The Conservative Case Against the Boomers
Everyone’s fed up with the baby boomers. Younger progressives charge them with a form of generational hoarding—of titles and power but mostly of money. The richest generation in the history of the world, the story goes, has squandered its wealth on vanity purchases and projects while leaving younger Americans with a debased environment and crazy levels of debt. During the Presidency of Donald Trump—a boomer himself, who drew some of his strongest support from other boomers—the generation’s long-standing optimism seemed plainly misleading. Why did anyone think that things were always bound to turn out all right?
But for bleakness, scope, and entropic finality, the progressive critique of boomers has nothing on the Catholic social-conservative one, which measures the generation’s sins not just in rising debt ratios but also in the corruption of souls. In the view of an increasingly prominent cohort of Catholic intellectuals, Americans have, in the long span of the boomer generation, gone from public-spirited to narcotized, porn-addicted, and profoundly narcissistic, incapable not only of the headline acts of idealism to which boomers once aspired, such as changing the relations between the races or the sexes, but also of the mundane ones, such as raising children with discipline and care. That the arguments over the boomer legacy quickly become fundamental—that they bring up the question of national decline and the fate of liberalism—suggests that the generation has so fully suffused cultural memory that, when we say “boomer,” we might simply mean “American.”
The more nakedly selfish and frankly pornographic American that society came to seem during the Trump years, the more influence accrued to the scolds. Much of this had to do with the singular presence of Ross Douthat, a brilliant Catholic conservative intellectual and the best columnist of the time. But even the optimists were seeking a darker palette, and the Catholic conservatives were there to supply it. In 2018, Barack Obama let it be known on Facebook that he had been reading “Why Liberalism Failed,” by the Notre Dame political philosopher Patrick Deneen, whose writing is suffused with a thistle-chewing pessimism. The project of liberalizing markets and culture, Deneen argued, had made everyone feel rootless, and was behind the yearning for a strongman that helped give us Trump.
Deneen made a certain amount of sense as a despair thermometer. The latest impressions left by the boomers in that moment suggested that everything had gone terribly wrong: Harvey Weinstein, Jeffrey Epstein, the racism and stupidity of the Trump Administration, and the spectre of the religious grass roots in thrall to a man who had not only allegedly cheated on his wife, with a porn star, shortly after she gave birth but who had also imposed his adult children on the world, most notably a daughter obsessed with the sheen of prosperity and a son who broadcast brutality from a twitching mouth. So much seemed morally repugnant. How had we, as a liberal society, become so fond of corruption—and so gross?

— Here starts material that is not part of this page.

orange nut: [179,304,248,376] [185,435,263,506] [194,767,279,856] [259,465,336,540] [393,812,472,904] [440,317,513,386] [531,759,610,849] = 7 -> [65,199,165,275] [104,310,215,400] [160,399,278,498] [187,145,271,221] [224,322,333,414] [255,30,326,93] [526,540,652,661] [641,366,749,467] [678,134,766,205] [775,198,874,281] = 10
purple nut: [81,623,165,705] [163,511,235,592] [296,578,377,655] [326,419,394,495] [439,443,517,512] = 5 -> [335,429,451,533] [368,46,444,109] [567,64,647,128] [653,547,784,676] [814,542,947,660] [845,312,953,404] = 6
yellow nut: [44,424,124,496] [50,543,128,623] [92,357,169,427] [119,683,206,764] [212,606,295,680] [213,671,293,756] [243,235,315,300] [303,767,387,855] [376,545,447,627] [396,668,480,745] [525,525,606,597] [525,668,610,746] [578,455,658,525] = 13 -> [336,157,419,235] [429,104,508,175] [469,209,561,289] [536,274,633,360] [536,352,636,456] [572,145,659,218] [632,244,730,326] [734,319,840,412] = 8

The Catholic intellectual right issued a correction, as quick and snappy as a nun’s rap across the knuckles: you are looking for a different word, they said. Not “gross,” but “decadent.”
In the midst of all this ferment, an editor at First Things had a good idea for a young conservative writer named Helen Andrews: she should write a book of biographical sketches of significant boomers, and through them define the generation’s responsibility for the decline of liberal culture. In the preface to “Boomers,” the book that this project produced, Andrews writes, “I forgave my editor for elaborating on my suitability for the project by saying, ‘You’re like Strachey; you’re an essayist, and you’re mean.’ ”
Andrews’s view is that wealthy boomers have accomplished a kind of bait and switch, promising liberation for everyone but meaningfully delivering it only for the entitled. Women’s liberation may have paid off for the “atypical woman,” who had the means and talent to thrive as an educated professional, she writes, but typical women have been robbed of “the choice that was making most of them happy”: homemaking. (Here she cites Elizabeth Warren’s observation that the entry of women into the workforce en masse bid up the cost of housing and education, until two incomes became necessary to get by.) She also notes that one in five white women is on antidepressants. On the political left, she argues, unionism was deëmphasized, in favor of “boutique interests”—a phrase that makes dismissive reference to a wide array of identity-based liberation movements. She believes the expansion of college education did less than it might have, because universities dispensed with traditional liberal education and built a supercilious, intolerant educated class intent on imposing its values on everyone. Narcotics proliferated, both literal and metaphorical (television). Sardonically, she sums up the boomer legacy: “Drugged up, divorced, ignorant, and indebted, but at least they did it out of idealism.”